If we have some idea of the location \(\alpha\) of an eigenvalue \(\lambda\), then \( \lambda - \alpha\) will be the eigenvalue of \(A - \alpha I\) that is closest to zero. So if we apply the inverse power method to the matrix \(A - \alpha I\) we will find an eigenvector for the eigenvalue \(\lambda\) that is closest to \(\alpha\).
For a not too large matrix \(A\) some idea of the location(s) of the real eigenvalues can for instance be found by considering the graph of its characteristic polynomial.

Example 9.3.6

Consider the matrix \(A = \begin{bmatrix} 3 & -3 & 1 & 3 \\ 0 & -2 & -3 & -3 \\ -2 & 4 & -2 & -3 \\ 0 & 4 & -1 & -2 \end{bmatrix}\).
It can be shown that the characteristic polynomial \(p_A(\lambda)\) of \(A\) changes sign between \(\lambda = -1\) and \(\lambda = 0\), and also between \(\lambda = 2\) and \(\lambda = 3\).

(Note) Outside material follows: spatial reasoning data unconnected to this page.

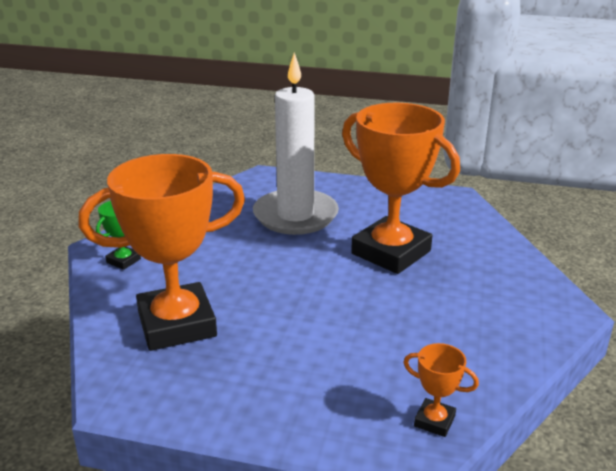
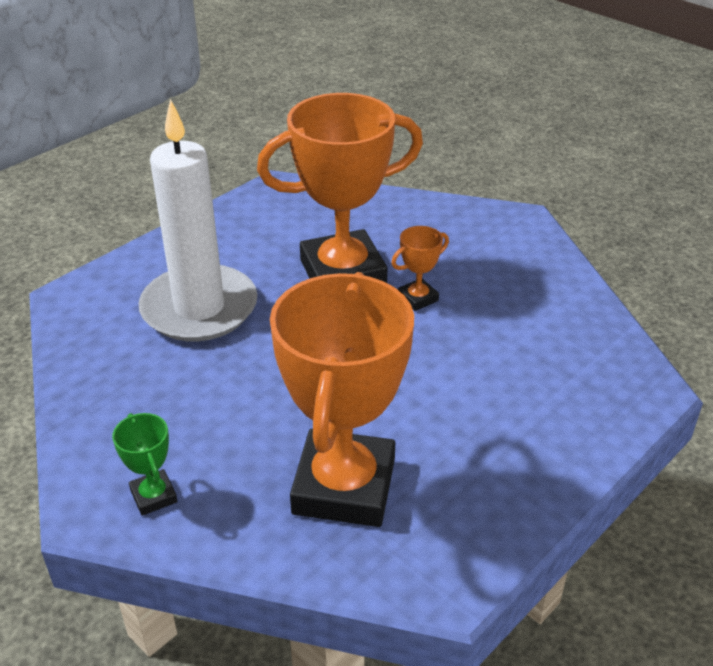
camera: 60 degrees left, 10 degrees up
(434, 421) = (617, 361): orange trophy -> orange trophy (418, 298)

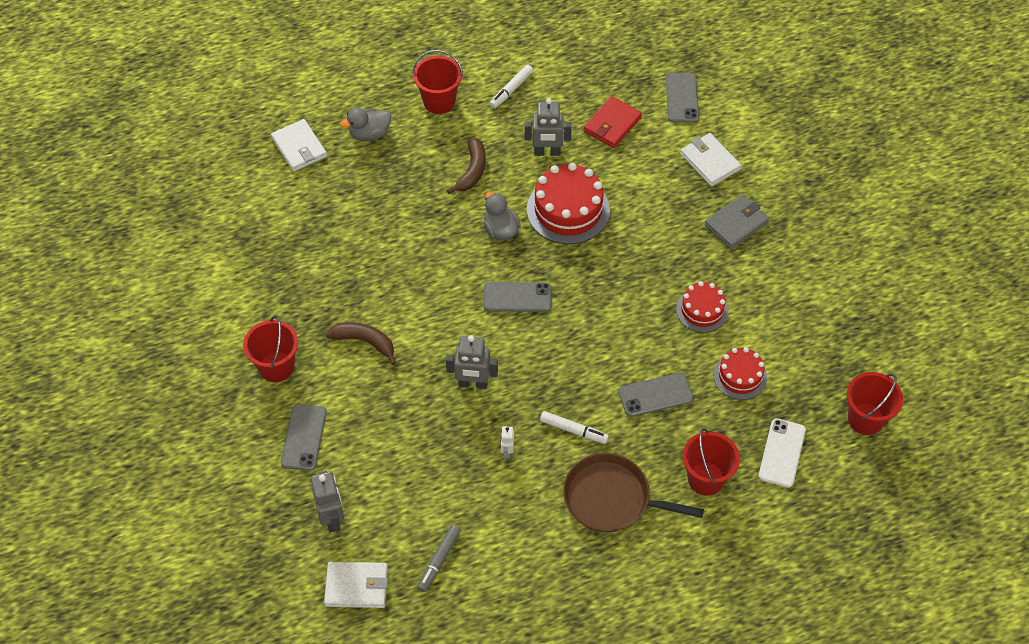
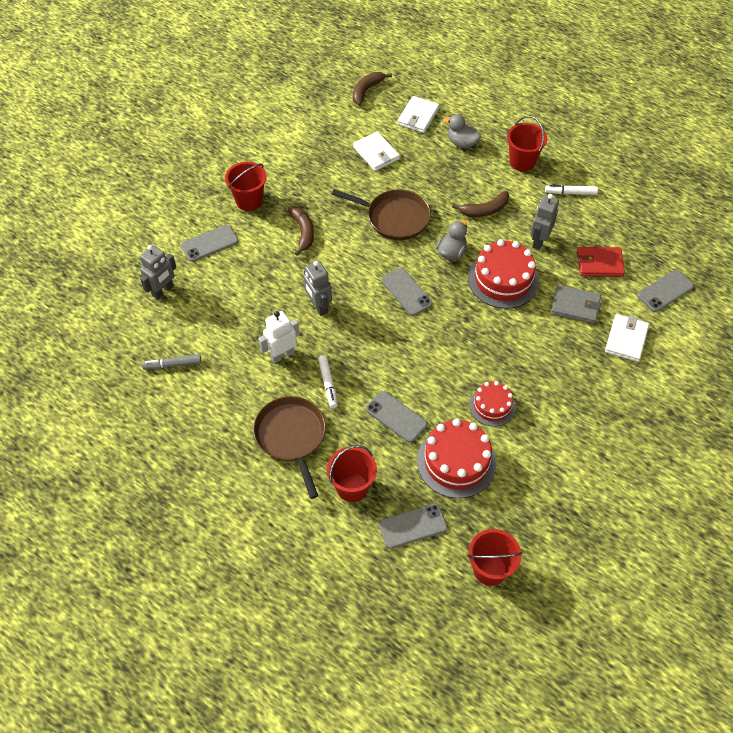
camera: 55 degrees right, 0 degrees up
(219, 169) = (366, 90): none -> brown banana
(356, 586) = (124, 332): white wallet -> white wallet (376, 153)
(416, 250) = (394, 218): none -> brown pan
(507, 451) = (282, 355): white robot -> white robot, size x1.87
(547, 152) = (539, 241): grey robot -> grey robot turned 60 degrees clockwise
(736, 224) = (587, 386): grey wallet -> grey wallet (575, 306)
(740, 376) = (456, 461): red cake -> red cake, size x1.67
(781, 453) = (412, 526): white phone -> grey phone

If we apply the inverse power method to the matrix \(B = A - 3I\), starting from the vector \(\vect{x}_0 = \begin{bmatrix} 1 \\ 0 \\ 0 \\ 1 \end{bmatrix}\) we find, up to four decimals

\[\begin{split} \mathbf{x}_{40} = \mathbf{x}_{41} = \begin{bmatrix} 1.0000 \\ 0.1407 \\ 0.4324 \\ 0.2086 \end{bmatrix}, \quad \text{and} \quad A\mathbf{x}_{40} = \begin{bmatrix} -0.2287 \\ -0.0322 \\ 0.0989 \\ -0.0477 \end{bmatrix}, \end{split}\]

From which we conclude that \(\vect{x}_{40}\) is close to an eigenvector of \(A\) for the eigenvalue \(\lambda \approx -0.2287 + 3 = 2.7713\).

In fact, using any computer algebra program we can find that the eigenvalues of \(A\) are

\[ \lambda_{1,2}=-2.6489 \pm 4.8444i, \quad \lambda_3 = 2.7713,\quad \lambda_4 = -0.4735. \]

Since \(|\lambda_{1,2}| > |\lambda_{3}| > |\lambda_{4}|\), the eigenvalue \(\lambda_3\) would not have been found using either the power method or the inverse power method applied directly to \(A\).

For the moment I think this is enough. I can add the strategy to handle a dominant eigenvalue that is complex, as in the last example. But should I?